Since Autism is diagnosed by observing behavioral differences, it is not as noticeable in children with Down syndrome.

If your child with Down syndrome seems less social than others, there is a possibility of a dual diagnosis of Down syndrome and Autism.

It can be challenging to diagnose autism in a child with Down syndrome. Parents need to observe, monitor, and note any changes in behavior. 

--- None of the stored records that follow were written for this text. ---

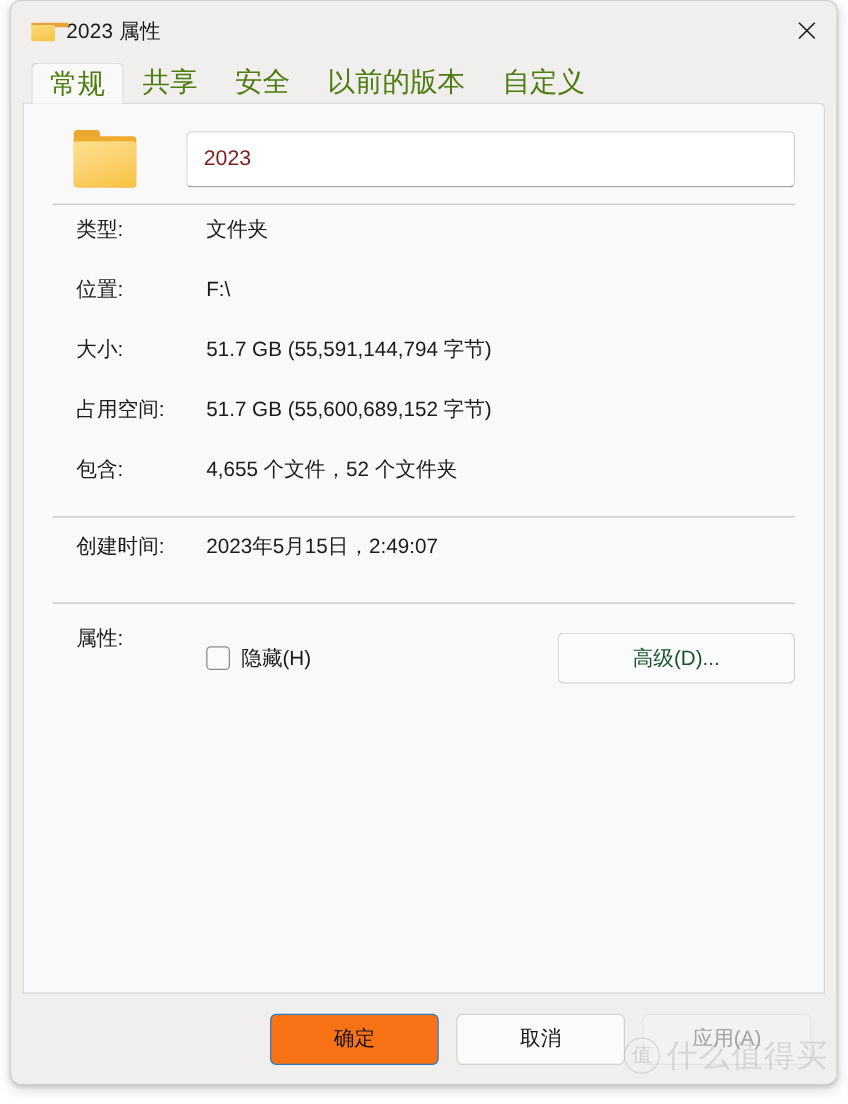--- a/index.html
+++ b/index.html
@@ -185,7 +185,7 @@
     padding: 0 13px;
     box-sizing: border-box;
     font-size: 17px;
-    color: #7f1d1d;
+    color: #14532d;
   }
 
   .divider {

Some examples of behavior you should notice in a child with both autism and down syndrome are:

  • Children younger than 3 years:
- Repetitive motor behavior
- Episodic eye movements
- Sudden and extreme refusal of specific foods
- Regression of spoken language, gestures, and signs
- Impairment of receptive language
- Fascination with moving lights, fingers, or ceiling fans
- Atypical play with toys
  • Children older than 3 yours:
- A history of developmental regression
- Atypical vocalizations
- Unusual sensory responsiveness
- Hyperactivity or hypoactivity
- Short attention span
- Resistance to changes in routine
- Severe anxiety
- Agitation
- Fearfulness
- Disruptive behavior in social situations
- Disrupted sleep
  • Teenagers:
- Lack of social response
- Distant behavior from family or friends
- Absence of interest to form new relationships and maintaining old ones
- Anxiety, fear, and agitation in the presence of new people
- Fascination or obsession with inanimate objects
- Extreme difficulty in adjusting to a new environment
 

Keep in mind that these behaviors are completely normal at certain points of development in children with Down syndrome, and developmental regression is expected in children with moderate to severe Down syndrome. However, when they become pervasive and extreme, there is a possibility of an autism diagnosis.

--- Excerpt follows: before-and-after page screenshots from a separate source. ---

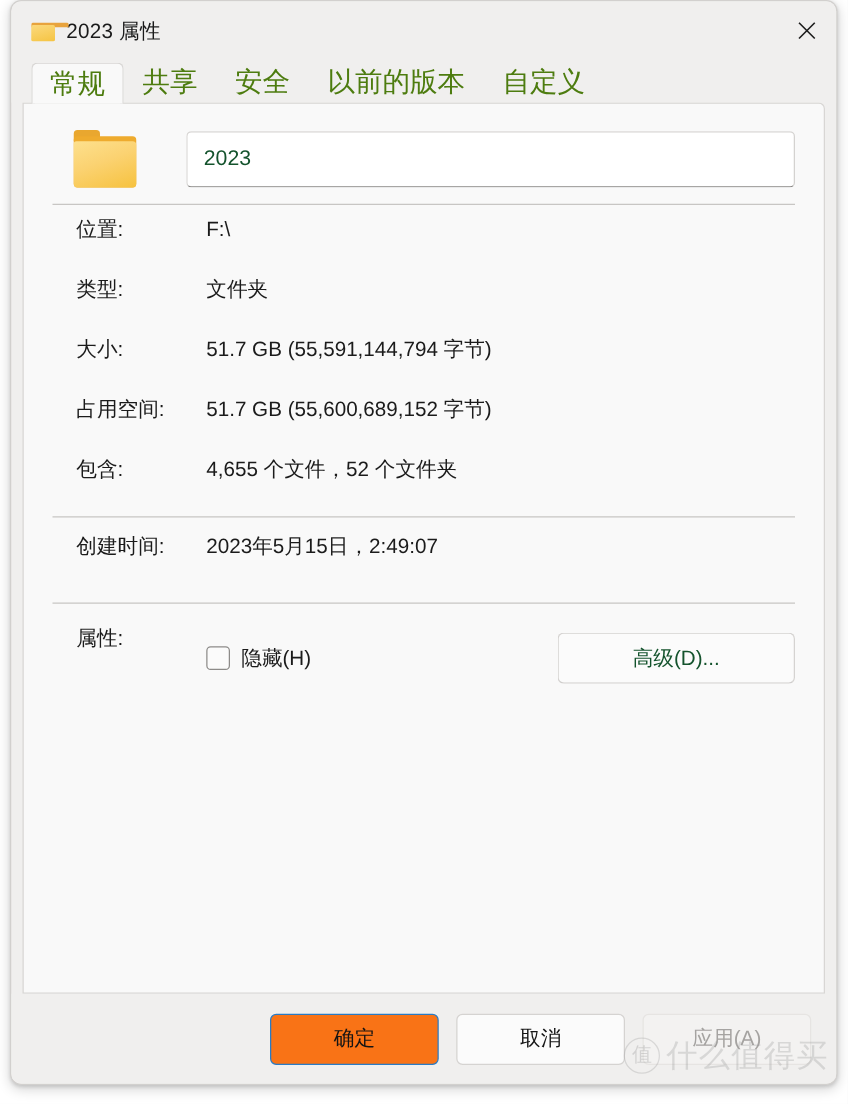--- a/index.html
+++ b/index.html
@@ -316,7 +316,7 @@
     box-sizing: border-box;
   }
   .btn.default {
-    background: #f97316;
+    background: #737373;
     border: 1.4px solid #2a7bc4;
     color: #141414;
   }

What to do after a Dual Diagnosis?

The parents of children with a dual diagnosis report higher levels of stress. To help maintain and improve your family’s well-being, you may want to do the following:

  • Boost your support system.
  • Learn more about autism in children with Down syndrome.
  • Seek counseling if you are struggling with difficult emotions.
  • Join social media support groups for children with dual diagnoses.

A correct formal diagnosis will help your child receive proper services and a better quality of life.

The first thing you can do is work on a plan with your child’s physician, educational team, therapists, and other members of your child’s healthcare team. This is crucial to maintain your child’s quality of life, as the plan you had for your child’s Down syndrome single diagnosis will not be enough.

You may have to incorporate treatment related to autism into your plan. Click here for common treatment options and here for alternative support options.

Behavioral interventions help your child develop new skills. Some of the most common include ABA (Applied Behavior Analysis) services and behavioral therapy.

ABA (Applied Behavior Analysis) is an intensive type of therapy focused on increasing behaviors that are helpful for daily living while decreasing those that are disruptive.

Certain medications or natural supplements can also help your child, as they can help with sleep disturbances and explosive behaviors that result in aggression, irritability and anxiety, hyperactivity, poor attention, and self-injury. Again, check with your child’s pediatrician to see what the best options are. 

Bottom line

Down syndrome does not have a cure. However, by intervening early, you can help improve your child’s skills with treatment programs that include speech, physical, occupational, and/or educational therapy, and significantly improve their quality of life.

It is also important to understand the dual diagnosis of Down syndrome and Autism to make sure your child has the proper treatment that ensures a high quality of life.